I keep telling myself that this year I will make better choices for myself. In regards to my health, physical and mental, as well as emotional. I will eat better and exercise more. I will make smarter decisions when it comes to my love life. I will be open and honest, and try not to be so afraid – or at least, to not let my fears constantly rule me. And damnit, I will write. Because as shitty as I think I am at it, it feels right.
So, in that vein of health-mindedness, I’m gonna do something stupid. I’m gonna promise, here and now and publicly, to cut down on my drinking. Quitting outright just seems too drastic. =P
Over this last year – probably the hardest since I lost my dad – I have relied on this particular crutch far too much and too often. It’s easy to drown myself in a 6 pack of Ice tallboys. I don’t know why really, it’s not like it makes me feel better in the long run. But I have been a drinker since I was 15. Drinking is an old friend, one of the only ones that’s stuck by me all these years. And it’s to that friend that I ran to for comfort, more and more as the year progressed.
But I realize it’s not getting me anywhere. I’d love to be able to indulge on occasion, dig out my PS2 and do some drunk-driving on Midnight Club 3 (I love that game). But to the extent that I’ve been going at it? Yeah, that’s gotta stop.
It’s not healthy for me, physically. I know this. It’s not healthy for me mentally – bad hangover days really mess with my head and cause anxiety. And it sure as hell hasn’t helped my love life. I would get into some of the biggest fights with my ex when I was drunk. Granted, he was a selfish asshole, but still.
Worse than anything though, to me, is how it affects my writing. I am not one of those brilliant drunken writers. I wish I was! I’d personally tear out my liver and roll it in broken glass if that would let me write the next Great American Novel. But fact is, as trite and sorry as my writing can be while sober, it is just pure crap when I’ve been tying on one.
Man, I am so good at tying one on. I am a champion drinker on a good night. I bet I could drink any of ya’ll under the table! Let’s find out someday. =)

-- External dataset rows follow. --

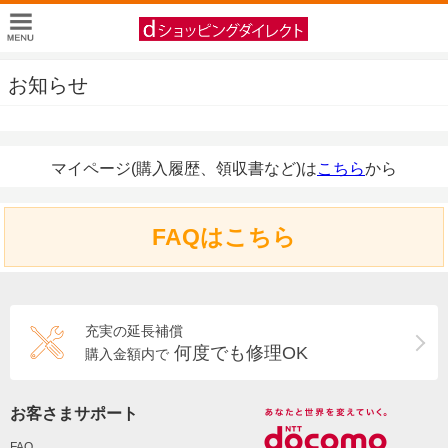
お知らせ
マイページ(購入履歴、領収書など)は
こちら
から
FAQはこちら
充実の延長補償
何度でも修理OK
購入金額内で
お客さまサポート
FAQ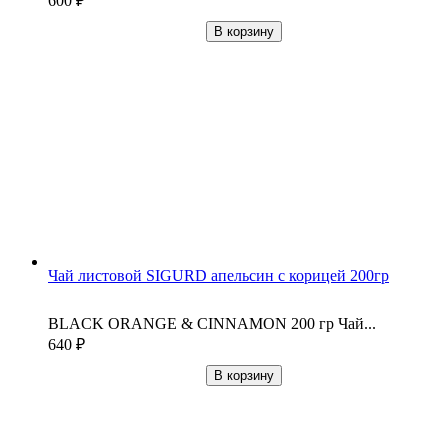
600
₽
В корзину
Чай листовой SIGURD апельсин с корицей 200гр
BLACK ORANGE & CINNAMON 200 гр Чай...
640
₽
В корзину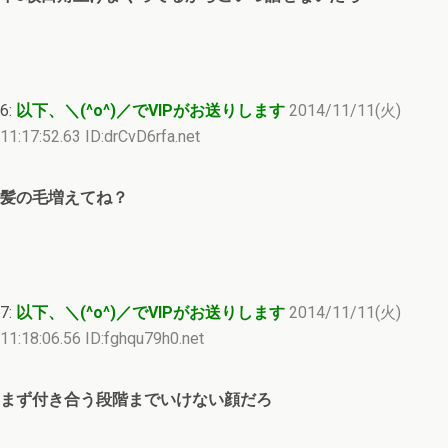
6:
以下、＼(^o^)／でVIPがお送りします
2014/11/11(火)
11:17:52.63 ID:drCvD6rfa.net
髪の毛増えてね？
7:
以下、＼(^o^)／でVIPがお送りします
2014/11/11(火)
11:18:06.56 ID:fghqu79h0.net
まず付き合う段階までいけない顔だろ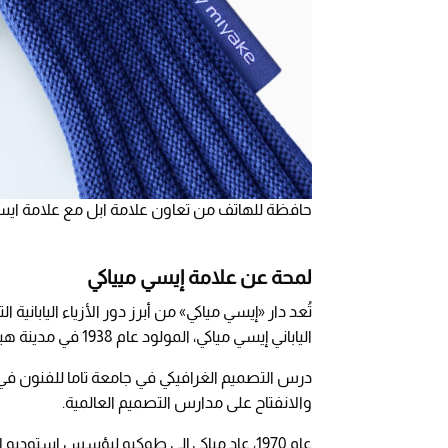
حافظة للهاتف من تعاون علامة ابل مع علامة ايسي ميا
لمحة عن علامة إيسي ميياكي
تُعد دار «إيسي مياكي» من أبرز دور الأزياء الياباني
الياباني إيسي مياكي، المولود عام 1938 في مدينة هيروشيما.
درس التصميم الغرافيكي في جامعة تاما للفنون في 
والانفتاح على مدارس التصميم العالمية.
عام 1970، عاد مياكي إلى طوكيو ليؤسس استود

But for now, for the sake of liver, brain, heart and whatever combination of organs make my fingers keep tapping these keys – I promise to cut back. One sixer a week? Can we all agree on that? You have no idea how hard that’s gonna be. Well, OK, someone out there will know.
And hey, if I can manage to survive on one sixer a week, perhaps I can do better. Part of the process. We shall see.